Project partners ceremoniously break the ground at Mariposa Village, Hood River’s largest affordable housing development in over a decade, on May 30. Pictured from left to right are Jessica Woodruff, chief development officer of Community Development Partners (CDP); Phil Brady, board chair of Mid-Columbia Housing Authority (MCHA); Roberto Franco, affordable rental housing development deputy director of Oregon Housing & Community Services; Janet Hamada, executive director of The Next Door Inc.; Paul Blackburn, mayor of Hood River; Bryan Guiney, Oregon field office director for the U.S. Department of Housing and Urban Development; Karen Long, executive director of MCHA and Columbia Cascade Housing Association; and Eric Paine, CEO of CDP. Nathan Wilson photo
Project partners ceremoniously break the ground at Mariposa Village, Hood River’s largest affordable housing development in over a decade, on May 30. Pictured from left to right are Jessica Woodruff, chief development officer of Community Development Partners (CDP); Phil Brady, board chair of Mid-Columbia Housing Authority (MCHA); Roberto Franco, affordable rental housing development deputy director of Oregon Housing & Community Services; Janet Hamada, executive director of The Next Door Inc.; Paul Blackburn, mayor of Hood River; Bryan Guiney, Oregon field office director for the U.S. Department of Housing and Urban Development; Karen Long, executive director of MCHA and Columbia Cascade Housing Association; and Eric Paine, CEO of CDP. Nathan Wilson photo
HOOD RIVER — Construction of Hood River’s largest affordable housing project in over a decade has begun. Set to partially open in summer 2026, Mariposa Village off Rand Road will boast 130 units for working class people and families at a time when funding for federal rental assistance is uncertain.
On May 30, Community Development Partners (CDP) and the Columbia Cascade Housing Corporation (CCHC), Mid-Columbia Housing Authority’s (MCHA’s) development arm, held an official groundbreaking event alongside several partners. With a community garden, park, trail connections and six multi-story buildings, folks earning up to 60% of the area median income ($64,140 for a four-person household) can soon fill the apartments and townhouses of Mariposa Village, intended to shelter both young and old.
“Especially in communities like Hood River, which are very popular to live in and where we all want to come and enjoy and take a vacation, there’s a dynamic that’s really emerged,” said Jessica Woodruff, CDP’s chief development officer. “Families that have been here for generations start to get priced out.”
“People whose work is the foundation of the community — who do the maintenance work of all the infrastructure, who prepare and serve the foods, who clean and staff the buildings — they don’t command the incomes that enable them to compete with higher incomes and tourists for housing,” said Phil Brady, board chair of MCHA. “These 130 units of Mariposa Village are all ways to say, ‘We see you, you belong here, and we believe that you deserve healthy, respectable housing.’”

-*-

Decide whether each statement below agrees with the Mariposa Village article above, answering yes or no and quoting the words of the article that settle it.
1. Mariposa Village will have 130 units.
2. The project is set to open fully in summer 2026.
3. Households earning up to 80% of the area median income can live in the apartments and townhouses.

-*-

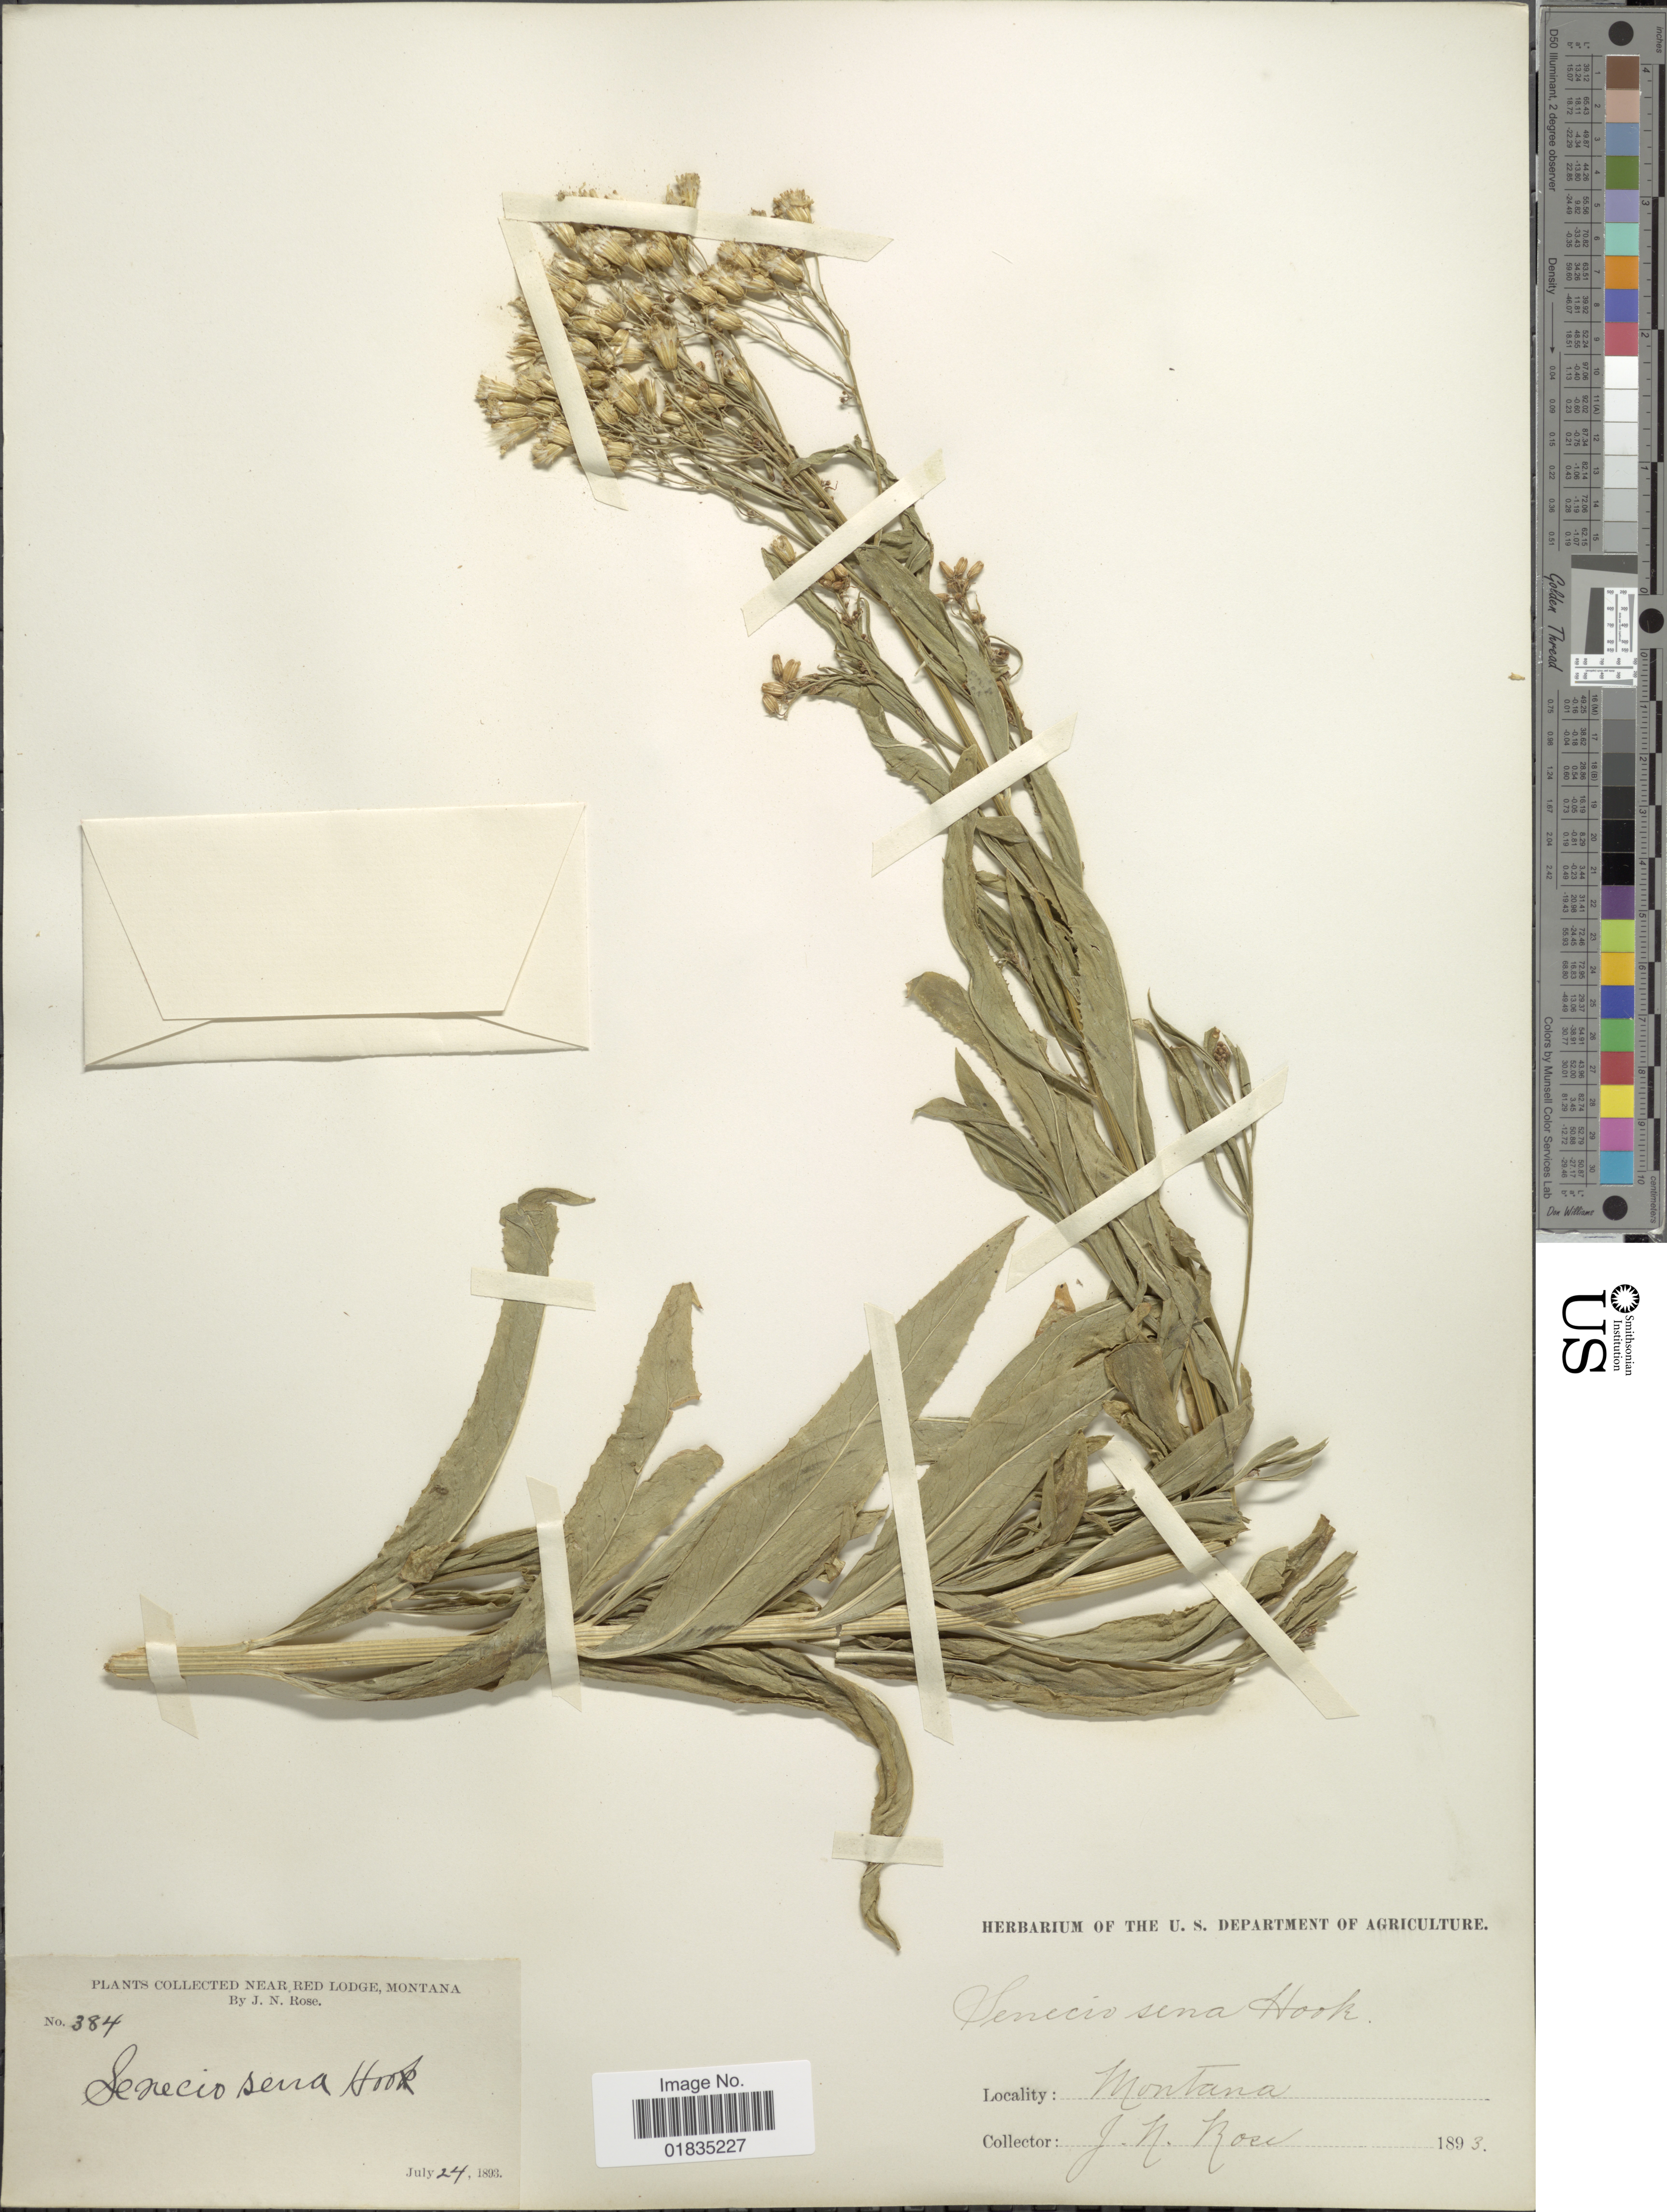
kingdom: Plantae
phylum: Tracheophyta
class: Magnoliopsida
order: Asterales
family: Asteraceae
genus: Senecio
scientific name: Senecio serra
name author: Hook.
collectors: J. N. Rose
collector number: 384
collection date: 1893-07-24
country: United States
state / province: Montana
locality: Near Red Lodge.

-*-

» WRITTEN SOLUTION
1. Yes: "Mariposa Village off Rand Road will boast 130 units for working class people and families"
2. No: "Set to partially open in summer 2026"
3. No: "folks earning up to 60% of the area median income ($64,140 for a four-person household) can soon fill the apartments and townhouses of Mariposa Village"